His use of symbolism and ways to make you feel certain feelings are great. Symbolism in the book would be the vase. The Ming vase is so priceless and so valued dollar wise and by the family that any damage to it would the family in chaos and there would be Tallis hysteria. The trouble to keep the vase safe and the story behind it takes up a chapter and its incredible what their uncle did just to preserve it. Although it represents priceless things and importance within the family, it also is a symbol that if the vase breaks, the story is altered therefore in my opinion making it the most important rising action in the book. If the vase hadn’t broke, then Robbie wouldn’t have had to…well go read the book and find out! If the vase stayed intact than the book would not be the book and McEwan subtly made this vase one of the most important objects in the book even though we don’t recognize it as one right away. Bear with those few chapters, I know I was wondering why he was writing a chapter on a vase, but now that I finished the book I understand and feel that there should have been another chapter on it.

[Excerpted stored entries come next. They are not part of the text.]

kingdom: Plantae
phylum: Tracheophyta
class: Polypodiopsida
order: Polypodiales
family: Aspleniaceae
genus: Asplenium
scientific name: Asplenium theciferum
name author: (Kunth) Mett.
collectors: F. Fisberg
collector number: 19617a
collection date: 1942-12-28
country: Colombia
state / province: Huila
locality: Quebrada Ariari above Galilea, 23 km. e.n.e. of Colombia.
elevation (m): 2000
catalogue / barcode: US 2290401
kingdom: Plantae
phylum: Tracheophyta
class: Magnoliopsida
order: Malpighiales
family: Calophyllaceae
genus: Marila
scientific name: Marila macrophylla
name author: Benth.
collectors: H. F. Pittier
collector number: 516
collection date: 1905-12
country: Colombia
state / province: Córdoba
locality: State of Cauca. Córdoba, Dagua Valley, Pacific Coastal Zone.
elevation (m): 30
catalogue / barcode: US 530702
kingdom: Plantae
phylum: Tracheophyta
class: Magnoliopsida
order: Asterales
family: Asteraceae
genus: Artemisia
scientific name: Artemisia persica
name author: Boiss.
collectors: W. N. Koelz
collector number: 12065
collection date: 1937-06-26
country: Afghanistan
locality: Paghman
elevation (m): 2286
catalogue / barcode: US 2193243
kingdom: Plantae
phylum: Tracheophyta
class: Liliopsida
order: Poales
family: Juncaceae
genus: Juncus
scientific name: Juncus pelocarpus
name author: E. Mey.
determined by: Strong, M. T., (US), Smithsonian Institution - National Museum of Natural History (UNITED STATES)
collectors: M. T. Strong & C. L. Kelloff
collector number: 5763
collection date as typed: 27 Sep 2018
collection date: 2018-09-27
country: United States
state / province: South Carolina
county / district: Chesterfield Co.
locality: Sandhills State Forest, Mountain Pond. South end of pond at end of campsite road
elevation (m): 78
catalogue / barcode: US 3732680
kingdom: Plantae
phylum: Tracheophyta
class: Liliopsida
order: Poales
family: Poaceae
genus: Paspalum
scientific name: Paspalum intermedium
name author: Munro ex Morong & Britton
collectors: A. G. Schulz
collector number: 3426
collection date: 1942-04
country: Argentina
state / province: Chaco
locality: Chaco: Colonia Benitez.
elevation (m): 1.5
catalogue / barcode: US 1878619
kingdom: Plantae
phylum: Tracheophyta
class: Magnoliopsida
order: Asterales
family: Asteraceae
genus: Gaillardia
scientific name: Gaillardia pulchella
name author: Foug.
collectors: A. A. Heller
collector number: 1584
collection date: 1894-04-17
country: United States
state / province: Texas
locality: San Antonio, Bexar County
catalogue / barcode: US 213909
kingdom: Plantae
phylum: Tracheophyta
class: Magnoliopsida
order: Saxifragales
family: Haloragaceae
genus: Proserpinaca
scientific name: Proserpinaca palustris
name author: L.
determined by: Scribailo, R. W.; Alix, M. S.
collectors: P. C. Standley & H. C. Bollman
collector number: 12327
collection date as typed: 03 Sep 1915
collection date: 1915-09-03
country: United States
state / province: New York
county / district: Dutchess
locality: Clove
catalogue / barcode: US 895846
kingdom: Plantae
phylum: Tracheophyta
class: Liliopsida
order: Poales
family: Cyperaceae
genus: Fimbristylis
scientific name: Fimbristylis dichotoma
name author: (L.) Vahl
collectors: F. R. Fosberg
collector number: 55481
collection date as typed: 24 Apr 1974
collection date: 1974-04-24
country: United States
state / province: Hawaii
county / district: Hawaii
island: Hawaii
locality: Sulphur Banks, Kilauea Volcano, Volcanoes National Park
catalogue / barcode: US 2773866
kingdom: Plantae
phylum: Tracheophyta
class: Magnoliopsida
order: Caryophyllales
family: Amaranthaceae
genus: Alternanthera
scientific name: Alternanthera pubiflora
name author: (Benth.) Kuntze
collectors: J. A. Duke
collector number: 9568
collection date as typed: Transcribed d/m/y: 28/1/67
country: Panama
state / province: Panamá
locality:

There are some parts of the book that drag, and it’s those times when you don’t think much of the book and usually those times that describe war times and make you feel very sad. There are parts of the book where you begin reading at 30 words per second because your desire to discover what happens is immense. There are times where things are so stupid you just want to laugh and there are times where all you women out there wish you were Cecilia to have someone a good a lover as Robbie in your life (and for all you males out there, you wish you were Robbie). No matter what the feeling Ian makes you feel, throughout the book you have this defined hatred for Briony and it grows throughout the book and becomes more subtle toward the end, but if you want to laugh, cry or dream, you still hate Briony. On another note, Atonement is the only book I’ve read by Ian McEwan and it was fantastic. He uses sophisticated, appropriate and a vast variety of vocabulary that I’ve learned more words than I ever thought I would in a book. He knows how to construct a novel to draw the reader in, and make them feel they are actually witnessing the story. Also, he shows that with the tap of a typewriter, or the press of a keyboard key, you can alter history and make yourself believe anything you want to. Now go read Atonement and enjoy it as much as I did. Then watch the movie. Book first, then movie.
Lastly, there was one reason I read the book or even knew it was a book. Around 2008 I had been watching the Oscars and I heard of this movie Atonement, I had no idea what it was and I knew I wanted to see it. I finally got around to it this past August and it was spectacular. That and the fact that I think James McAvoy is a wonderful actor in any role he plays, most recently playing the part of Professor X in X Men, where he teaches you that pure concentration is the point between rage and serenity. Also, he’s quite the looker.
Read it or not, I believe it’s a great book to have on your “read” list because of Ian’s use of vocabulary and his way of making this, in my opinion, fall under the category of “classic” books. I would definitely recommend this book to everyone, or to those who are interested in the love story gone wrong, wars and punishment type of story. The first few chapters are alright but bear with it, they are quite important.